Life insurance is also a great vehicle for paying estate taxes. When a person with an estate tax liability dies, their family members often have no choice but to quickly sell off certain assets to pay for federal and state estate taxes, lawyers fees, probate costs, etc. The proceeds from a life insurance policy create instant liquidity when someone dies, eliminating the need to hastily liquidate other assets, often for a fraction of their true value.
Irrevocable Life Insurance Trusts - While it's true that life insurance can create an instant estate for your loved ones, it can also create an instant estate tax problem for them if you don't plan properly. For example, consider a couple in their 30's that has equity in their home of $300,000 and an additional $200,000 in stocks, mutual funds, 401Ks and college savings plans for their three children. Not too bad for a relatively young couple. Because they have three young children, both parents have $1.5 million in life insurance coverage. If one of them were to die, they would go from not having any estate tax liability (remember they currently have a net worth of $500,000) to having a fairly sizable one (the surviving spouse would have a net worth of $2 million).
One way to address this situation is to set up an irrevocable life insurance trust. This is a trust that owns your life insurance policy (or policies). It pays the premiums to keep the insurance in force, collects the death benefits when you die, and distributes the money according to the terms of the trust. Since you don't own the insurance, the proceeds aren't included in your estate.

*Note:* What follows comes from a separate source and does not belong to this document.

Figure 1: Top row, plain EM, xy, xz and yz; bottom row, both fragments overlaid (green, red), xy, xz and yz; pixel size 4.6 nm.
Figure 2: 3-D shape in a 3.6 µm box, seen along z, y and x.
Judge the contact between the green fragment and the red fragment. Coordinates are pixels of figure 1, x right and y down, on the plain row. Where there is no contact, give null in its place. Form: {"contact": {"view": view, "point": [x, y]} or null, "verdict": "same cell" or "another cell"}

You determine the trust terms when you set it up. For example, you determine to whom distributions will be made and how they will be handled. It is quite common to name one's spouse and children as beneficiaries. You can include provisions in the trust that pay income to your spouse during his or her life or to allow the trustee to supplement your spouse's income to maintain his or her lifestyle or to handle unexpected expenses. If the surviving spouse dies prematurely too, the trust should specify how the proceeds will be divided among the remaining beneficiaries. When there are multiple children, it is fairly common to have the principal paid out in equal shares when the children reach certain age milestones. For instance, distributions might be made on three occasions, when the children reach ages 25, 30 and 35.

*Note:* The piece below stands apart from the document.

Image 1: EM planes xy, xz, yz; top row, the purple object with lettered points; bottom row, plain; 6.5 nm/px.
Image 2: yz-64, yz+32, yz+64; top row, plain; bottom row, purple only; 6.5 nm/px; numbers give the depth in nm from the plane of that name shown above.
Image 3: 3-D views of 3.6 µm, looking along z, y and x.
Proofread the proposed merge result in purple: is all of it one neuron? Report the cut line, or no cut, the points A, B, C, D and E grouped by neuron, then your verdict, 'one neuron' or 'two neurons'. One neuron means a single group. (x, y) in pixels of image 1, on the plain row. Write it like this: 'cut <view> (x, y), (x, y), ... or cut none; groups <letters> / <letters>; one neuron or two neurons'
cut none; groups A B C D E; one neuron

Other Options to Consider - In addition to irrevocable life insurance trusts and bypass trusts, there are QTIP trusts, Charitable trusts, Qualified Personal Residence trusts and many other sophisticated planning tools. The best way to make sense of the myriad of options available to you is to consult with professionals - financial advisors, attorneys, accountants - who specialize in estate planning. They can help you make the right choices for your family, ensuring that the lion's share of your estate gets passed onto your heirs, not Uncle Sam.